Women, you inspire me.
You’ve written your way out, broke through an audience’s veil, and made my journey in writing that much easier.
Here is one my previously published columns, featured in the April 2016 issue of the CU Denver Sentry.
Women in literature, cheers to you.
I’ve never handled poetry well. For an English major, that category of study has always been difficult for me in an embarrassing way. Aren’t all writers poets? I really wish that were the case. Sometimes I can scrape together poetic thoughts and create something legible, but the real hassle comes with picking apart pieces that others have written.
Analyzing poetry is like pulling teeth for me, as it is for many others.

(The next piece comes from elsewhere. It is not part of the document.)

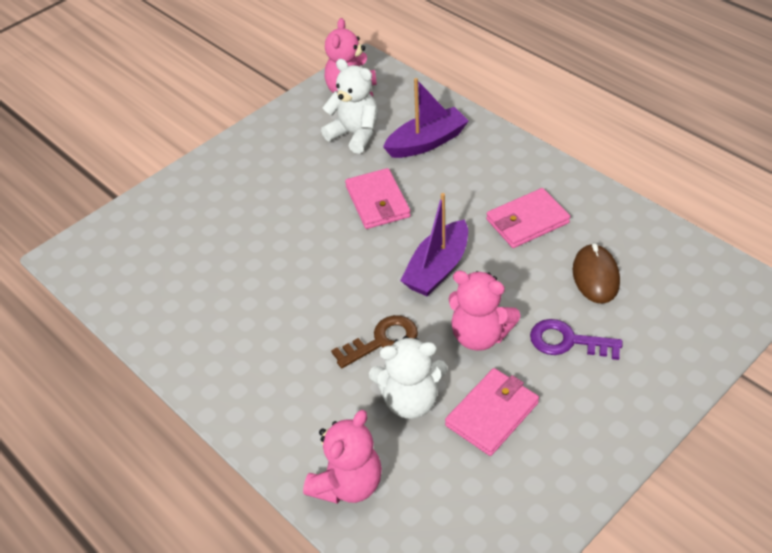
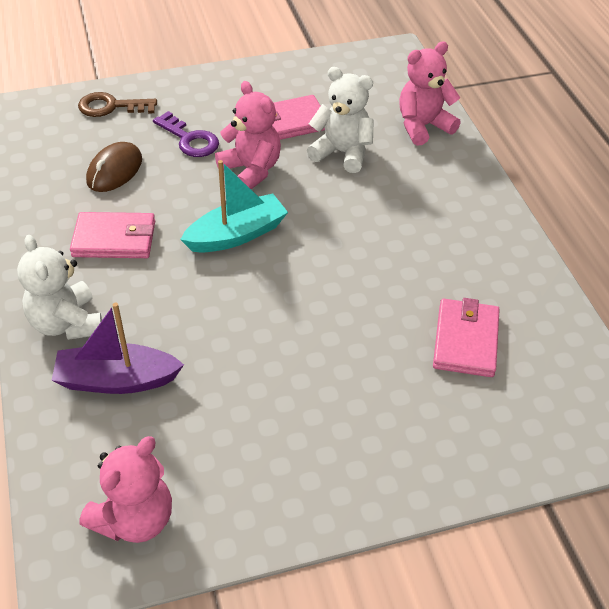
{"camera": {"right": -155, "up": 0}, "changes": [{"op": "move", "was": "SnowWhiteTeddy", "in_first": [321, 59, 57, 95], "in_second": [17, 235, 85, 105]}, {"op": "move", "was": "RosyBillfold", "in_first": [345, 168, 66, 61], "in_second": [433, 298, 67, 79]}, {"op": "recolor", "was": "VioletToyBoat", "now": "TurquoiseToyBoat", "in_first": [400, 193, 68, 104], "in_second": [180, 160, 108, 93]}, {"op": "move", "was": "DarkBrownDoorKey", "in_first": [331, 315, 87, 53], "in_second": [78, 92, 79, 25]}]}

In an attempt to better myself, I’m enrolled in a 20th-century women poets course. So far, I’ve just been cursing writers specifically by name as they riddle me with complex, coarse, imagery-soaked stanzas.
They fought against boys-only topics and rules.
Yes, I’m talking to you, Rukeyser, Moore, and Rich.
Sometimes it takes a dozen re-readings for me to understand a single line of a poem, and it can be hard not to feel intellectually inferior. However, if there’s anything this class has taught me, it’s that poetry is not meant to be exclusive. The women I’m studying have shown that in the literary world, they were able to break down the barriers in front of them and take poetry as their own. They fought against sexism and stereotypes and boys-only topics and rules.
I might have a hard time identifying specific poetic form or unpacking the literary devices in each of their poems, but Sylvia Plath and Anne Sexton have taught me more than I could have anticipated. They had the courage and drive to write about the topics no one thought they wanted to read: menstruation, abortion, adultery, addiction, and mental illness. They did it anyway, and changed the game.
Another poet, Elizabeth Bishop, spent 30 years writing and perfecting a poem about a moose crossing the road. Brilliant. She dedicated 30 years to her craft, which is a testament to hard work and dedication. And maybe, just maybe, the power of a woman’s drive.
At the end of the day, I’ll still struggle through reading poetry. I’ll choke out terms like enjambment and enactment and pretend to belong. More importantly, I’ll work to channel my inner 20th-century woman poet and never give up.